Me at Sixty
I am beginning to realize that I have passed the aging point of no return.
The first 15 minutes of any conversation I have with any friend in my age group starts off with talk of our ailments. Last night I had dinner with a friend who is in fabulous shape. She is turning 60 next week. She is tall and slender and solid, and her skin is fabulous. I don’t think she goes out in the sun.
“Well, you may be turning 60, but you look fabulous. We do not look 60, and that’s something. I remember my grandmother at 60, and she looked really old.”
“Well, I am not OK. I am going to a spin class on Sunday morning.”
“No, you cannot do that! Look, I know a woman who went to a spin class, and she broke both her legs. The bike got away from her, and the force of the wheels just snapped her legs right in half. She was in a wheelchair with her legs straight out in front of her in casts for weeks! I’m not kidding. Wait. Why do you need to do that? You look great!”
“Well, I can’t hop on one foot.”
This friend, unlike some of my other friends, doesn’t drink. I feel the need to tell you that right now. I’m sure you get it.
“Sue, why do you need to hop on one foot? Haven’t we got more pressing things to do, like get our hair dyed? That hopping on one foot really isn’t necessary.”
“I had water in my ear. The way you clear water in your ear is to hop on one foot.”
I gathered my thoughts for a minute.
“Is your ear still filled with water?”
“OK, I think we can move on then. Get your nails done on Sunday. Go for a walk on the beach. But do not go to a spin class with 20-somethings whose thighs glisten as they go round and round, and their ponytail bounces because it’s not dried out and filled with Moroccanoil, which my hairdresser says I have to use if I am going to tell anyone she does my hair.” Pause. “Sue, are you with me?”
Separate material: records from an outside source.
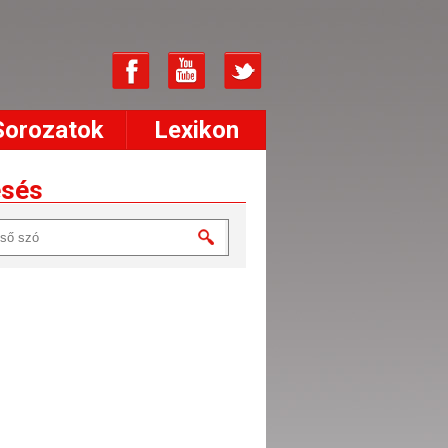
Sorozatok
Lexikon
esés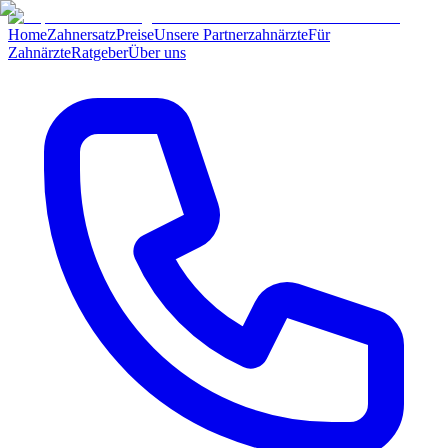
Home
Zahnersatz
Preise
Unsere Partnerzahnärzte
Für
Zahnärzte
Ratgeber
Über uns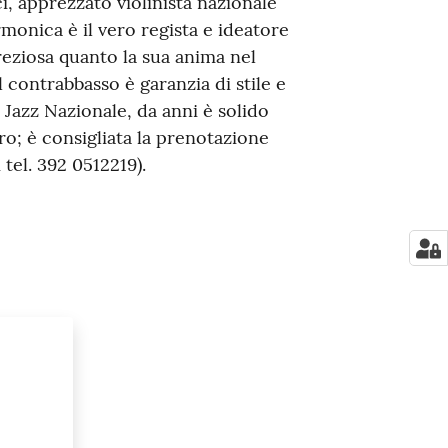
i, apprezzato violinista nazionale
rmonica è il vero regista e ideatore
reziosa quanto la sua anima nel
 contrabbasso è garanzia di stile e
 Jazz Nazionale, da anni è solido
o; è consigliata la prenotazione
tel. 392 0512219).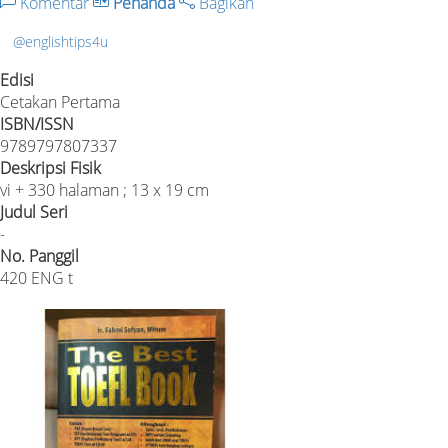
Komentar
Penanda
Bagikan
@englishtips4u
Edisi
Cetakan Pertama
ISBN/ISSN
9789797807337
Deskripsi Fisik
vi + 330 halaman ; 13 x 19 cm
Judul Seri
-
No. Panggil
420 ENG t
“I forgot what we were talking about.”
This brings me to the next problem: I have to write everything down. I am not kidding. Everything. If you talk to me about doing something, and you do not see me write it down, I refuse to be responsible for getting it done.
My beloved 80-something Aunt Molly and I talk on the phone when I’m in the car. I love my Aunt Molly, and I would do anything for her. Three times I promised her I would email her info on the particular model of iPad I wanted her to buy. Last week when we were on the phone, she mentioned she’d bought an iPad.
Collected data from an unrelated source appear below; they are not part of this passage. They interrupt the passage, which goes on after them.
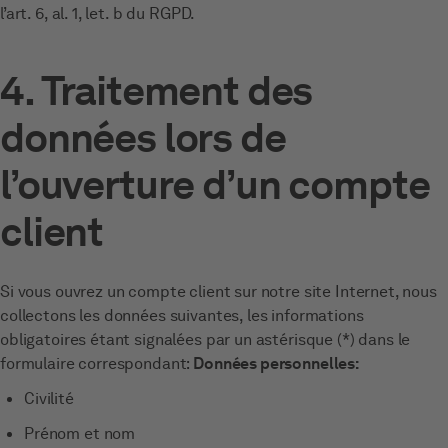
l’art. 6, al. 1, let. b du RGPD.
4. Traitement des
données lors de
l’ouverture d’un compte
client
Si vous ouvrez un compte client sur notre site Internet, nous
collectons les données suivantes, les informations
obligatoires étant signalées par un astérisque (*) dans le
formulaire correspondant:
Données personnelles:
Civilité
Prénom et nom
“Oh, that’s great! You should have had me choose the model.”
Lastly, there is the fear that whatever my friends have, I have as well, only worse.
“God, I went to the doctor, and she said I have xliroues.”
“What are the symptoms?” I always ask right off the bat.
I have no idea what the disease is. I have no idea if my friend is in real trouble. But I have to know the symptoms first.
I recognize that all this is ridiculous. We even talk about how ridiculous it is.
“Can you believe all we talk about is what is falling apart?”
“I know, you would think we were old or something.”
Well, I am in my 59th year. Pretty soon I will have to check the box that reads “60+,” rather than “40–59.” Sue pointed out last night that the box should read, “60–Death.” She is right. We are in the final box on all forms.
Where did the time go? I’ve forgotten. But here’s the bottom line: I intend to make the last box my best. Productive. Entertaining. Engaging. I intend to laugh with my friends about our ailments. I intend to cry with them when those ailments are no longer funny. My intention is to make the best of what is to come, and frankly, I believe that those who I call my friends will be doing the same thing.
Thanks to each of them for the sharing that makes it all worth it.